───── ENTRIES SHOWN
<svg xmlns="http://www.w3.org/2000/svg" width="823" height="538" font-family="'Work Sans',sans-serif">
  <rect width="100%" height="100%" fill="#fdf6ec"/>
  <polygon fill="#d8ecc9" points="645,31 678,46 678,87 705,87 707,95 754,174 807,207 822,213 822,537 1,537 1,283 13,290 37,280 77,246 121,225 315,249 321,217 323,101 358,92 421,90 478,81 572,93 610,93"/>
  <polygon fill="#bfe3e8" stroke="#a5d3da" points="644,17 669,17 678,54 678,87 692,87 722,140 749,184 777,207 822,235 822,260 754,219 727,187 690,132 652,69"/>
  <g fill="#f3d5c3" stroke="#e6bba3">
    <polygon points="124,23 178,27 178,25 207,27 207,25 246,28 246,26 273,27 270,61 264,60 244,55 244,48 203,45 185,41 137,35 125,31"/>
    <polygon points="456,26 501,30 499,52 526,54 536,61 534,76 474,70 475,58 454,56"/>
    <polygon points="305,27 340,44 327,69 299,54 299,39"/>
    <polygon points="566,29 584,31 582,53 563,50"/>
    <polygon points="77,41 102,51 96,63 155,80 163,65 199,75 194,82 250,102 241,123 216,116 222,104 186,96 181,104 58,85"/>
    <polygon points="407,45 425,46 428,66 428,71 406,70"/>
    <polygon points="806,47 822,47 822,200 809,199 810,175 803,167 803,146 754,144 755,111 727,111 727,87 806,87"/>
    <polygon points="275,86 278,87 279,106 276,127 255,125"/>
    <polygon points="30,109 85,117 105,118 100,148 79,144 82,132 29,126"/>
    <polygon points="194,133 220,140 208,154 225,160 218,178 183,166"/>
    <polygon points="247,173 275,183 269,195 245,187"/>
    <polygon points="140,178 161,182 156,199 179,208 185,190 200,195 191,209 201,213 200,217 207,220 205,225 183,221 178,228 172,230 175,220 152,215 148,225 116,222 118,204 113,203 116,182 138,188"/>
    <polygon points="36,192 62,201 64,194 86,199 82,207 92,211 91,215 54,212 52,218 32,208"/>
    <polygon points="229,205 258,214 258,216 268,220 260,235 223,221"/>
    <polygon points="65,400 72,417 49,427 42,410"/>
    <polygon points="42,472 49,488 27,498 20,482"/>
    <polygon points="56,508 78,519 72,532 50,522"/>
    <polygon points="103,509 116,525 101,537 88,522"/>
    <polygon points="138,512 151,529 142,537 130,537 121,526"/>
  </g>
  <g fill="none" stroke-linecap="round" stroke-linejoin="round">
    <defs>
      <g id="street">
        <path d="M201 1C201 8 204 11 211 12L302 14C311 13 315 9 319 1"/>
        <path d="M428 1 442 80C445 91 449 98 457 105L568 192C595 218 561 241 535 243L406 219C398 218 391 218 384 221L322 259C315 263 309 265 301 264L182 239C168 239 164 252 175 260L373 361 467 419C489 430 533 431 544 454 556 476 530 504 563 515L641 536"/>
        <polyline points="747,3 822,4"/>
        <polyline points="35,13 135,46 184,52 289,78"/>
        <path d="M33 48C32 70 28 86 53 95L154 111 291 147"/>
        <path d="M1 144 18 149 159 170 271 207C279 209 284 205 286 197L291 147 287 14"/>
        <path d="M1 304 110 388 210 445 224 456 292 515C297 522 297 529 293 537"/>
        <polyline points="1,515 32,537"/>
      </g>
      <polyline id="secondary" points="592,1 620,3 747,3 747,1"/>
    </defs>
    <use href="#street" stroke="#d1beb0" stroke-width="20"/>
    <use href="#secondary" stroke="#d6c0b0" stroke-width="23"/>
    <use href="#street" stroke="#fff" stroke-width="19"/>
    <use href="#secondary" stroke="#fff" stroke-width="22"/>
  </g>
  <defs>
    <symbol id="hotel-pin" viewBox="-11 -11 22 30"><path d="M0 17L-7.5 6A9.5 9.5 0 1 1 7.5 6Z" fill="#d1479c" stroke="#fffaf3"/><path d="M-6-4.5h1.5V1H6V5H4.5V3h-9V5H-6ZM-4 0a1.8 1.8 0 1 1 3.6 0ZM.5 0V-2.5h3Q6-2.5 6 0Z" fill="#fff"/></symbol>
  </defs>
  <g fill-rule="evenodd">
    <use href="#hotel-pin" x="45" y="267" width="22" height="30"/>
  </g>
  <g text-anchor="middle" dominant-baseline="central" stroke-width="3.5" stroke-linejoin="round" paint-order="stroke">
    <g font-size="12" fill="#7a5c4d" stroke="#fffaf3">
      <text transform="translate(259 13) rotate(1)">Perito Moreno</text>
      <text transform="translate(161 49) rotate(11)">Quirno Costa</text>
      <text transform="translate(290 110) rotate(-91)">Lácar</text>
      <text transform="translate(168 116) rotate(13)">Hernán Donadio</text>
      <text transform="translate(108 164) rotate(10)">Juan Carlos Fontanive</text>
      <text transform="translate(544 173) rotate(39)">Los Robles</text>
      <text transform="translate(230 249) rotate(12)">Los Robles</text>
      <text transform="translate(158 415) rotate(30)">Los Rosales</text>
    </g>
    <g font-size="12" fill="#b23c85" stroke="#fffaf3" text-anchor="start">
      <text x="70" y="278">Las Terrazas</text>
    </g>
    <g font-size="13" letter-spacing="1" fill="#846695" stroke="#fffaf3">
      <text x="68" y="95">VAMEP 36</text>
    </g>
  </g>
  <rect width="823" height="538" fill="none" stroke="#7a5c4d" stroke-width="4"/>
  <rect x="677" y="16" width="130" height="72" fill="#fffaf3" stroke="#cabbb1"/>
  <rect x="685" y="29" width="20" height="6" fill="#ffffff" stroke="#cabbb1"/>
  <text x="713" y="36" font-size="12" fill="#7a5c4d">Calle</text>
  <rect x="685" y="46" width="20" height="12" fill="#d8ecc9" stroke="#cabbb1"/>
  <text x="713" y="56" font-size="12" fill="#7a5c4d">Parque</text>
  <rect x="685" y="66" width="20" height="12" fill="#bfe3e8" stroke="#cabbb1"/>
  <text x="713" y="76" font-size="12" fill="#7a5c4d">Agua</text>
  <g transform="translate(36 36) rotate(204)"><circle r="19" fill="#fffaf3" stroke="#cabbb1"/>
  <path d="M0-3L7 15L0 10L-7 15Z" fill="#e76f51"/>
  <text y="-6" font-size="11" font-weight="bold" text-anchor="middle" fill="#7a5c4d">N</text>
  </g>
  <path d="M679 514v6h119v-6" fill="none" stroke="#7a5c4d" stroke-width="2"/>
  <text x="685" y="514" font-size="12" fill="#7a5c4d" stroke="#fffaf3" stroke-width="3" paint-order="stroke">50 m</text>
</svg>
──────────
───── ENTRIES SHOWN
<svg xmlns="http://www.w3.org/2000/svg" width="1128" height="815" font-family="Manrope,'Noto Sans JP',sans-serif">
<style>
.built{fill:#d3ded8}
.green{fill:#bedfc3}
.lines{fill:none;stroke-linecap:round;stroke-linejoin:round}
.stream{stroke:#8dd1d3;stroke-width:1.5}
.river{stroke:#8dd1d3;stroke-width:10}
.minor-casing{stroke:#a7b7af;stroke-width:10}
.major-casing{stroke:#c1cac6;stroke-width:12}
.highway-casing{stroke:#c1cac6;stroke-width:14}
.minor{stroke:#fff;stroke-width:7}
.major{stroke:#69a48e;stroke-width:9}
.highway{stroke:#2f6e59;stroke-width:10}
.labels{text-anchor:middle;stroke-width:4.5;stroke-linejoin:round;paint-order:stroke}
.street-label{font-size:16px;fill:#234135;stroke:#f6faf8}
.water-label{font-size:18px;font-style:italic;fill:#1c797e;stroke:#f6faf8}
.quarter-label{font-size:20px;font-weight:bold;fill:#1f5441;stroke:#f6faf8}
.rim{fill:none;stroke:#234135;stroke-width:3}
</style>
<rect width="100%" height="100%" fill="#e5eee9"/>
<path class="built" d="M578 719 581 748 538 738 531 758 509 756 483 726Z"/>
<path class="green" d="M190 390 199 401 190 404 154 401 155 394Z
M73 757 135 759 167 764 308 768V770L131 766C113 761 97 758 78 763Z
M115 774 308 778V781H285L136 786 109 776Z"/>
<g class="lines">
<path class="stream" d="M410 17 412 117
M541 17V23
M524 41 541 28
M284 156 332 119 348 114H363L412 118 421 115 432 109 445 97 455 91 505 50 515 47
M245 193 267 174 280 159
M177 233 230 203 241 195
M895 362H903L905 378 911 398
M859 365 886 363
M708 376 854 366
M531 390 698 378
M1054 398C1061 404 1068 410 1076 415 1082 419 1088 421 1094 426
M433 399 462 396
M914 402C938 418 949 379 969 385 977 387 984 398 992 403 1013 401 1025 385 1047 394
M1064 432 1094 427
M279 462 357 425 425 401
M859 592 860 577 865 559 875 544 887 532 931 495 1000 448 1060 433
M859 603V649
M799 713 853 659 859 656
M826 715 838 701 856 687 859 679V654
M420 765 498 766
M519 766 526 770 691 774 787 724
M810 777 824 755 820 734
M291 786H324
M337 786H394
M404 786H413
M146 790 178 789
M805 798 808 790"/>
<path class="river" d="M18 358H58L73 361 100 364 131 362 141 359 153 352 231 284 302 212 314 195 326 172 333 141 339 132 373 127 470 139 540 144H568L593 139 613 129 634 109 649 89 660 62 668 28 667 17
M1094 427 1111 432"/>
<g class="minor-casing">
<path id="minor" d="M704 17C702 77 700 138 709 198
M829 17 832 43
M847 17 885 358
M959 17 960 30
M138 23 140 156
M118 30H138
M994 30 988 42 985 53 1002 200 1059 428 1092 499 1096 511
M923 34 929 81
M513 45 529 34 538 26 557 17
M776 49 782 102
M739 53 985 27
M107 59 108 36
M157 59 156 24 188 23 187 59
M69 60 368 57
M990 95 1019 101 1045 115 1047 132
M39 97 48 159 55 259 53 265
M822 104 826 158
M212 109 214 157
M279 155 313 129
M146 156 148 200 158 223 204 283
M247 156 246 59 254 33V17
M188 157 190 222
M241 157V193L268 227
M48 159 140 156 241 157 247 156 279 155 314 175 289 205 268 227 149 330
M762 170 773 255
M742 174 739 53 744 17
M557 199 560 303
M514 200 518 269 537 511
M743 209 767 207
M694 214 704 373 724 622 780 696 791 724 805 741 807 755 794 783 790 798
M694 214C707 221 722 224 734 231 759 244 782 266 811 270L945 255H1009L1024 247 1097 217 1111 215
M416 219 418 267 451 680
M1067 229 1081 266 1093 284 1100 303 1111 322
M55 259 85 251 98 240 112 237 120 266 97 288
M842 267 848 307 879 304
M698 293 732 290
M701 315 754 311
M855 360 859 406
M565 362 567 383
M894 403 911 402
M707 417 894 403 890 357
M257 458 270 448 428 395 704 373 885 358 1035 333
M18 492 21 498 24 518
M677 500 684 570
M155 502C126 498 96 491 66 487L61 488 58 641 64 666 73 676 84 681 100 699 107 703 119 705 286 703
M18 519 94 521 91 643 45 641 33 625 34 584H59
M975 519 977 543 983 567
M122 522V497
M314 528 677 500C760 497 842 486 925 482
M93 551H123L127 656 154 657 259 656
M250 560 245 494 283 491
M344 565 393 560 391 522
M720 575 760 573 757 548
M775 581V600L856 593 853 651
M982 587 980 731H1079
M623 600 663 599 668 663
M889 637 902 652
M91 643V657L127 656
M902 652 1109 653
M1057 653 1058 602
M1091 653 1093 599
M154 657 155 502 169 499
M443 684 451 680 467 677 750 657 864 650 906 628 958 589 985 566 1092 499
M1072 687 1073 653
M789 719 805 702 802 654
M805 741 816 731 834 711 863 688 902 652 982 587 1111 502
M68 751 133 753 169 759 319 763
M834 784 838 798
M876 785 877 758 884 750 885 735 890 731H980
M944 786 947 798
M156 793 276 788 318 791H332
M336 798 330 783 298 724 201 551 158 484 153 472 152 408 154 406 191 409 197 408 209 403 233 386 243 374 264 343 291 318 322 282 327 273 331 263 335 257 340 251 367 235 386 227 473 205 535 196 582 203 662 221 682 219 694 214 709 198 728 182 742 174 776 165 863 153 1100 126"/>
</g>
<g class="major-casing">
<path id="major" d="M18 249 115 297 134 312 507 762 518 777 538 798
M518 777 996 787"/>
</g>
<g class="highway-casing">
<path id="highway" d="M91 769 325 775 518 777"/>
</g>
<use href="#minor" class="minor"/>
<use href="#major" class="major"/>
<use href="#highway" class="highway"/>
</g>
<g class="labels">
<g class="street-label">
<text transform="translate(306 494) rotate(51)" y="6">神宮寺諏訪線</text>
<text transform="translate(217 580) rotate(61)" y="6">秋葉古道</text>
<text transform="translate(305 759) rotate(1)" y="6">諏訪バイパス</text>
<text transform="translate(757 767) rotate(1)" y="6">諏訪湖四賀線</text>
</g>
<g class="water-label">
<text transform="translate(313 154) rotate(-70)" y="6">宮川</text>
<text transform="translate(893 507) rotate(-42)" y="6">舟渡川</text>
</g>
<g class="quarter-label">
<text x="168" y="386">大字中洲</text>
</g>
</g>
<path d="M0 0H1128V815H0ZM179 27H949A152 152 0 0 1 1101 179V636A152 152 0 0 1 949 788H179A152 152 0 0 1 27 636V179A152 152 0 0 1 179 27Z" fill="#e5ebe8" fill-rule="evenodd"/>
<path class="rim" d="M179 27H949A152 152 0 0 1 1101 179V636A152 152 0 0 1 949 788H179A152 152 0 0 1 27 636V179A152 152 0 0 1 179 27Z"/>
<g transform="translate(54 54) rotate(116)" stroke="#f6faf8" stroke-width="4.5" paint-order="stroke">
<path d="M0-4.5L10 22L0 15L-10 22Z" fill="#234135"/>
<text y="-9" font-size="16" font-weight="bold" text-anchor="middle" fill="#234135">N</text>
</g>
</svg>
──────────
───── ENTRIES SHOWN
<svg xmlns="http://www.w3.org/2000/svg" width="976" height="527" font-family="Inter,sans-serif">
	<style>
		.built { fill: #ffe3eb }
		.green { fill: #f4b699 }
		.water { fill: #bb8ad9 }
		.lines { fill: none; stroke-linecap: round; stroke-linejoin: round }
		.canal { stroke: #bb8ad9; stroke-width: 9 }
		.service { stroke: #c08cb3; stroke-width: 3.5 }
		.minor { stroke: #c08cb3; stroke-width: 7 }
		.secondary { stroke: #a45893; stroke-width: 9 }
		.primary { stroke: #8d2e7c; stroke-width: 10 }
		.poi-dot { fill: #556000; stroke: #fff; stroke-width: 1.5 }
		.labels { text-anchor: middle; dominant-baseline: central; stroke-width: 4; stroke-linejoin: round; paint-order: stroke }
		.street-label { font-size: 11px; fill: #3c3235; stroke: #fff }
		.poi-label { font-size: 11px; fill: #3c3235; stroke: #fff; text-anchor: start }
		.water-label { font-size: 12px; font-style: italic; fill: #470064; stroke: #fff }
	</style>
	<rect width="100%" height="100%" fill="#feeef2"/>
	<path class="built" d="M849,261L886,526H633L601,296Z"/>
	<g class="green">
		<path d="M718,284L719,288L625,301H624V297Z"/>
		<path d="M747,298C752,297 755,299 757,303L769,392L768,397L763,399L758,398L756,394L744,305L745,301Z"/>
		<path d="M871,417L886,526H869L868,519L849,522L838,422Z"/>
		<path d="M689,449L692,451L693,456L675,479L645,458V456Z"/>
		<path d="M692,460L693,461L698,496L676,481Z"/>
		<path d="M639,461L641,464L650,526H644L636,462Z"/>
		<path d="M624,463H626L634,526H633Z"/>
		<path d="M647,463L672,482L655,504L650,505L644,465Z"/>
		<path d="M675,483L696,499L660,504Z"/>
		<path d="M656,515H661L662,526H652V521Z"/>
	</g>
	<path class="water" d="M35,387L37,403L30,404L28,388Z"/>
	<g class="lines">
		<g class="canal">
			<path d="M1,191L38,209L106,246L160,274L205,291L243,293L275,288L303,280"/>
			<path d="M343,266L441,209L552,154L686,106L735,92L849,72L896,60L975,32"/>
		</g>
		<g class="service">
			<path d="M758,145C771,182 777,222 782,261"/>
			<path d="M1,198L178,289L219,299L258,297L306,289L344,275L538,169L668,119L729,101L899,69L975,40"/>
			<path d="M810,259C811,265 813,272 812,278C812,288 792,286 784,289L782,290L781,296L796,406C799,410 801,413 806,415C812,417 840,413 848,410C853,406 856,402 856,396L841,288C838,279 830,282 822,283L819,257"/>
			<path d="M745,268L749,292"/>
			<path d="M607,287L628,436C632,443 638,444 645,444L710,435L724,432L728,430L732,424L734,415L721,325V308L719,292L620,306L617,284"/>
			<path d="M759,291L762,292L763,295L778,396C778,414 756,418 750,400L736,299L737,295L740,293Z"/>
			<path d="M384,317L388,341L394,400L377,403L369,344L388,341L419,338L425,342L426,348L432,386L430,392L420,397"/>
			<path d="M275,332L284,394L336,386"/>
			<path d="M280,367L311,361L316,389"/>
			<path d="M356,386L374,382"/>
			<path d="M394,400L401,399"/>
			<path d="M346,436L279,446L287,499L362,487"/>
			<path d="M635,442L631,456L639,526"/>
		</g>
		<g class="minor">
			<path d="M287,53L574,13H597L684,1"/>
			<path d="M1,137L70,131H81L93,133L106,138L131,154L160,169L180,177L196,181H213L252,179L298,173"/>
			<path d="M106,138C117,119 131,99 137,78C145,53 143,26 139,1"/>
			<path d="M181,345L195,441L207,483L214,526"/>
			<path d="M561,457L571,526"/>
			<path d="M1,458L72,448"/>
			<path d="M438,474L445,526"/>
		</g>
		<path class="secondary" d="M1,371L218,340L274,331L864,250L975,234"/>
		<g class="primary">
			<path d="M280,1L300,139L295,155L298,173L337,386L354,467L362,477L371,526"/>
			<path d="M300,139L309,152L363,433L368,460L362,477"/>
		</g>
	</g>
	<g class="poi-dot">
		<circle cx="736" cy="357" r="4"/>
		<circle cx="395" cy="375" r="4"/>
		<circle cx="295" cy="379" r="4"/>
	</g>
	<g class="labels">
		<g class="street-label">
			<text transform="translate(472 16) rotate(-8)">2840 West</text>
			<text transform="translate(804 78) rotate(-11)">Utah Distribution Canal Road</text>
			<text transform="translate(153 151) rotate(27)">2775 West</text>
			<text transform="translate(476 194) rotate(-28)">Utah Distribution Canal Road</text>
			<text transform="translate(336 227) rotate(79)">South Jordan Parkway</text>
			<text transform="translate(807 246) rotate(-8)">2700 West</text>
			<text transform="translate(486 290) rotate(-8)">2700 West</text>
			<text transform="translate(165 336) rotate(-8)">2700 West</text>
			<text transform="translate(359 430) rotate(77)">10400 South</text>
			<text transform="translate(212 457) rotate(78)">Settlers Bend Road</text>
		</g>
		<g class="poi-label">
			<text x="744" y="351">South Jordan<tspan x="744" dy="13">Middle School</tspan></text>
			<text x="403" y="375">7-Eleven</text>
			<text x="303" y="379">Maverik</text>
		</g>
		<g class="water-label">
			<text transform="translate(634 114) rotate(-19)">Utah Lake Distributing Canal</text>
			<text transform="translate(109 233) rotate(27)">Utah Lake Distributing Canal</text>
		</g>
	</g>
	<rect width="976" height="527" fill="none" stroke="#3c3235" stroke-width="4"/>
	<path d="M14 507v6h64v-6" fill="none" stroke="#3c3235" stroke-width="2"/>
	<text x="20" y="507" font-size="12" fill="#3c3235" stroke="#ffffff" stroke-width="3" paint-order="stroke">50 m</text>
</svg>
──────────
TASK TO COMPLETE: Look through the entries above and copy each line that has "lines" in it.

SOLUTION:
.lines{fill:none;stroke-linecap:round;stroke-linejoin:round}
<g class="lines">
		.lines { fill: none; stroke-linecap: round; stroke-linejoin: round }
	<g class="lines">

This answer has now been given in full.